Jacob had never smelled a dead person. His three dead grandparents had died either before he was born or early enough in his childhood for him to have been protected from it. None of his colleagues or friends, or former colleagues or former friends, had died. Sometimes it amazed him that he’d managed to live forty-two years without proximity to mortality. And that amazement was always followed by the fear that the statistics would catch up with him and offer a lot of death at once. And he wouldn’t be ready.
The vet took half an hour to see them, and Max gave Argus treat after treat.
“Might not mix well with the McNuggets,” Jacob warned.
“You’re good. You’re so good.”
Argus brought out a different side of Max, a sweetness, or vulnerability, that usually faced away. Jacob thought about a day he spent with his father at the National Museum of Natural History when he was Max’s age. He had so few memories of time alone with his father — Irv worked long hours at the magazine, and when he wasn’t writing, he was teaching, and when he wasn’t teaching, he was socializing with important people, to confirm that he was an important person — but Jacob remembered that day.
They were facing a diorama.
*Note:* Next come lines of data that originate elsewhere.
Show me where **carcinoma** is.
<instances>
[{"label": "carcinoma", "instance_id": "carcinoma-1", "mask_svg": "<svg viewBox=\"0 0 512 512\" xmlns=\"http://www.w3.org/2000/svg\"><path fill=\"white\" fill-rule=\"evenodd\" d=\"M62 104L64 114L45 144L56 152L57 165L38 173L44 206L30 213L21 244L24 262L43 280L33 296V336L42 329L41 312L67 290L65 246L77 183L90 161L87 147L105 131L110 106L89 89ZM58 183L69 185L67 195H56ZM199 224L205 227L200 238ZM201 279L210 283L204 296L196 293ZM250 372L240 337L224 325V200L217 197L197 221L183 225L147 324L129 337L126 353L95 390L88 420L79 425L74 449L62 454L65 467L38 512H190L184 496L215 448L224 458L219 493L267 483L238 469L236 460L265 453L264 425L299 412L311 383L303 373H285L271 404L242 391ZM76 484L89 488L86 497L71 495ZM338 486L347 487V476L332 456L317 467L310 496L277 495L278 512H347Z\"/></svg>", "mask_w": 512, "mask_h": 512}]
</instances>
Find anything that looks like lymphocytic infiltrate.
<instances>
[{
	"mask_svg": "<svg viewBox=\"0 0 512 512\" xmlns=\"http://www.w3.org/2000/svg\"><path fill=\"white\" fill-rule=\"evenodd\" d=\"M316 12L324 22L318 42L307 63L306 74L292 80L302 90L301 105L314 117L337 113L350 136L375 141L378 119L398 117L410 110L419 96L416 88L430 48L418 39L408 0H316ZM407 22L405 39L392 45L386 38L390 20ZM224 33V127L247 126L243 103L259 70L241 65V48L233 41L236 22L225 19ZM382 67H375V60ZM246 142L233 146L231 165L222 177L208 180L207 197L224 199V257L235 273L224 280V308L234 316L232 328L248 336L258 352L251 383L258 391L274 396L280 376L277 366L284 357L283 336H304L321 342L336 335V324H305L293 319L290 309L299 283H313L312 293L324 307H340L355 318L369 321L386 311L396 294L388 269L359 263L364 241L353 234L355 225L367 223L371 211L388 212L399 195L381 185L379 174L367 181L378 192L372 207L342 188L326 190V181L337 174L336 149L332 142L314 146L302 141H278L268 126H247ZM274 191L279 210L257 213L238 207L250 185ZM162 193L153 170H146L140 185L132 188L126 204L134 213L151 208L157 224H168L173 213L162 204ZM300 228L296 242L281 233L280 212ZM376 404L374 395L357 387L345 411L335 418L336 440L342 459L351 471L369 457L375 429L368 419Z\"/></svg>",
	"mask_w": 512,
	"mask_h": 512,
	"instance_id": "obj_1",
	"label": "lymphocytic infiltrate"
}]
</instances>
A bison.
“Nice,” Irv said, “right?”
“Really nice,” Jacob said, moved — shaken, even — by the extreme presence of the animal, how self-contained it was.
“None of this is by accident,” Irv said.
“What do you mean?”
“They go to lengths to re-create an accurate nature scene. That’s the point. But there are a lot of accurate scenes they could have chosen, right? The bison could have been galloping instead of standing still. He could have been battling, or hunting, or eating. There could have been two instead of one. They could have perched a small bird on his back. A lot of choices.”
Jacob used to love being taught by his father. It felt intoxicating, and safe. And it confirmed that Jacob was an important person in his father’s life.
“But the choices aren’t always made freely,” Irv said.
“Why not?”
“Because they have to hide what brought the animals here.”
“What do you mean?”
“Where do you think the animals come from?”
“Africa, or something?”
“But how do they end up in dioramas? Do you think they volunteer to be taxidermied? Are they roadkill that lucky scientists stumble upon?”
“I guess I don’t know.”
“They’re hunted.”
“Really?”
“And hunting isn’t clean.”
“It isn’t?”
“No one ever got something that didn’t want to be gotten without making a mess.”
“Oh.”
“Bullets leave holes, sometimes big ones. Arrows, too. And you don’t bring down a bison with a little hole.”
“I guess not.”
“So when they position the animals in the dioramas, they turn the holes and gashes and tears away from the viewer. Only the animals painted into the landscape get to see them. But remembering they’re there changes everything.”